Description of the task
Copy these records line for line, with no changes.

Record excerpts
>>>>

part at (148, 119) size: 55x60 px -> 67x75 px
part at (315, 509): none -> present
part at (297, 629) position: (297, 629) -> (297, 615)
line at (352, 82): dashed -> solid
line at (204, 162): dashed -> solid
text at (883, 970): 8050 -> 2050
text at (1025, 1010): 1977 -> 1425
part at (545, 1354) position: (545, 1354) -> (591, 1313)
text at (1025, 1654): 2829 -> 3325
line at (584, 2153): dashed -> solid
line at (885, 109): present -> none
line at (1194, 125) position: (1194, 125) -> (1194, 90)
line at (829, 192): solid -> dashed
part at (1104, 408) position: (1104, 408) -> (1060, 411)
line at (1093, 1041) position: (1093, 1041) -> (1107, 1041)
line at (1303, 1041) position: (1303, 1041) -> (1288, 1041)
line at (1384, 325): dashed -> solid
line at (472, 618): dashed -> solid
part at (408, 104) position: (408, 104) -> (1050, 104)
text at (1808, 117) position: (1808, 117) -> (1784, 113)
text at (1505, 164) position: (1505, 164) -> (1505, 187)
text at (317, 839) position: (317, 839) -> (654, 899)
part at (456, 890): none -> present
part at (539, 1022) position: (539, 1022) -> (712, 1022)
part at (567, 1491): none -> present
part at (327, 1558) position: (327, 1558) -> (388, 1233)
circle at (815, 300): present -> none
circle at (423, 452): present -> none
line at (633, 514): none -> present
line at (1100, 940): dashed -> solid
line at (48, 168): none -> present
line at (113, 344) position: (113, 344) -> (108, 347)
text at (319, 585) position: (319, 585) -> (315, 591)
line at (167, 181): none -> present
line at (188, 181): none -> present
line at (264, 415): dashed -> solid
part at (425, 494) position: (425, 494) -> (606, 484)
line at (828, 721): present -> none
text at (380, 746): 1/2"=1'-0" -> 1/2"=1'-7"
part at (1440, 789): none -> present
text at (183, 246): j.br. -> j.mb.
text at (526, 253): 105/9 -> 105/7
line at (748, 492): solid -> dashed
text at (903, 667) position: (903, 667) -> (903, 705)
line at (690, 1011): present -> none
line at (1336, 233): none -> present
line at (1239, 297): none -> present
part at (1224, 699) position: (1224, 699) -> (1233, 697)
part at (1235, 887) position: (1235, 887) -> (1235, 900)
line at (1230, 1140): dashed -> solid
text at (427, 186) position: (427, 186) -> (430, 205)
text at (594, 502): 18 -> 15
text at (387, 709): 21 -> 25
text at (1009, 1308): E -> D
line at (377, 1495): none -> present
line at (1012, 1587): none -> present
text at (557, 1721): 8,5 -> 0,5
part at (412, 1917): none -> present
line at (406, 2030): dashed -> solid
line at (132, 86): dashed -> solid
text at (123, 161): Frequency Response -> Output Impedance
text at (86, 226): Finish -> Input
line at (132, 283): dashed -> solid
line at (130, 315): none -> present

<<<<

Full solution
part at (148, 119) size: 55x60 px -> 67x75 px
part at (315, 509): none -> present
part at (297, 629) position: (297, 629) -> (297, 615)
line at (352, 82): dashed -> solid
line at (204, 162): dashed -> solid
text at (883, 970): 8050 -> 2050
text at (1025, 1010): 1977 -> 1425
part at (545, 1354) position: (545, 1354) -> (591, 1313)
text at (1025, 1654): 2829 -> 3325
line at (584, 2153): dashed -> solid
line at (885, 109): present -> none
line at (1194, 125) position: (1194, 125) -> (1194, 90)
line at (829, 192): solid -> dashed
part at (1104, 408) position: (1104, 408) -> (1060, 411)
line at (1093, 1041) position: (1093, 1041) -> (1107, 1041)
line at (1303, 1041) position: (1303, 1041) -> (1288, 1041)
line at (1384, 325): dashed -> solid
line at (472, 618): dashed -> solid
part at (408, 104) position: (408, 104) -> (1050, 104)
text at (1808, 117) position: (1808, 117) -> (1784, 113)
text at (1505, 164) position: (1505, 164) -> (1505, 187)
text at (317, 839) position: (317, 839) -> (654, 899)
part at (456, 890): none -> present
part at (539, 1022) position: (539, 1022) -> (712, 1022)
part at (567, 1491): none -> present
part at (327, 1558) position: (327, 1558) -> (388, 1233)
circle at (815, 300): present -> none
circle at (423, 452): present -> none
line at (633, 514): none -> present
line at (1100, 940): dashed -> solid
line at (48, 168): none -> present
line at (113, 344) position: (113, 344) -> (108, 347)
text at (319, 585) position: (319, 585) -> (315, 591)
line at (167, 181): none -> present
line at (188, 181): none -> present
line at (264, 415): dashed -> solid
part at (425, 494) position: (425, 494) -> (606, 484)
line at (828, 721): present -> none
text at (380, 746): 1/2"=1'-0" -> 1/2"=1'-7"
part at (1440, 789): none -> present
text at (183, 246): j.br. -> j.mb.
text at (526, 253): 105/9 -> 105/7
line at (748, 492): solid -> dashed
text at (903, 667) position: (903, 667) -> (903, 705)
line at (690, 1011): present -> none
line at (1336, 233): none -> present
line at (1239, 297): none -> present
part at (1224, 699) position: (1224, 699) -> (1233, 697)
part at (1235, 887) position: (1235, 887) -> (1235, 900)
line at (1230, 1140): dashed -> solid
text at (427, 186) position: (427, 186) -> (430, 205)
text at (594, 502): 18 -> 15
text at (387, 709): 21 -> 25
text at (1009, 1308): E -> D
line at (377, 1495): none -> present
line at (1012, 1587): none -> present
text at (557, 1721): 8,5 -> 0,5
part at (412, 1917): none -> present
line at (406, 2030): dashed -> solid
line at (132, 86): dashed -> solid
text at (123, 161): Frequency Response -> Output Impedance
text at (86, 226): Finish -> Input
line at (132, 283): dashed -> solid
line at (130, 315): none -> present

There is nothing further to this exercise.